- _Extracted material_
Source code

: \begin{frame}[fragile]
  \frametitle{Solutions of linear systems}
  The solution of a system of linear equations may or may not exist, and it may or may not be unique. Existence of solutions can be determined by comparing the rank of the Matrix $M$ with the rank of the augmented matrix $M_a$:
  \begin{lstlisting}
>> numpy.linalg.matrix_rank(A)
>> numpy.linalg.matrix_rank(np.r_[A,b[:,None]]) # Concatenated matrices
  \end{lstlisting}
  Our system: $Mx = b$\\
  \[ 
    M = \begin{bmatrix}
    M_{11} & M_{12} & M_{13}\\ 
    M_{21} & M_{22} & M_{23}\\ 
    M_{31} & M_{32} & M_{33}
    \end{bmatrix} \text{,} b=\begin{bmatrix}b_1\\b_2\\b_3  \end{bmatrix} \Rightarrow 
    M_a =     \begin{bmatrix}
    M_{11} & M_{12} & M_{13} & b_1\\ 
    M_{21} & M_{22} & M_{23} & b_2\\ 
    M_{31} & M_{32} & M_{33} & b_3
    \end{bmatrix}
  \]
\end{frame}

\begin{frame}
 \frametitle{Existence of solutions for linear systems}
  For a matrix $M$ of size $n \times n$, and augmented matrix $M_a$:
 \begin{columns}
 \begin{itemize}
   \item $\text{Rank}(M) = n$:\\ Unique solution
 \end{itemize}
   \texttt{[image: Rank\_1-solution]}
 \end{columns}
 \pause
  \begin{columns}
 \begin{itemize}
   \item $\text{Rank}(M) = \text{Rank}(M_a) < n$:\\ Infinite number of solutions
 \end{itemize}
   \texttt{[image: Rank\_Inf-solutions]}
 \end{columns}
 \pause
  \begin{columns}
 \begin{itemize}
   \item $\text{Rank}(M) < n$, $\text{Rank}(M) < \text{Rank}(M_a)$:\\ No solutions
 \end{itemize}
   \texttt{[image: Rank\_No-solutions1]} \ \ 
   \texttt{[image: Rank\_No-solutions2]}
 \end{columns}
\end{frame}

- _What is being asked_
Select from the material above each line in which the string "frametitle" appears, and list those lines.

- _Response to the task_
  \frametitle{Solutions of linear systems}
 \frametitle{Existence of solutions for linear systems}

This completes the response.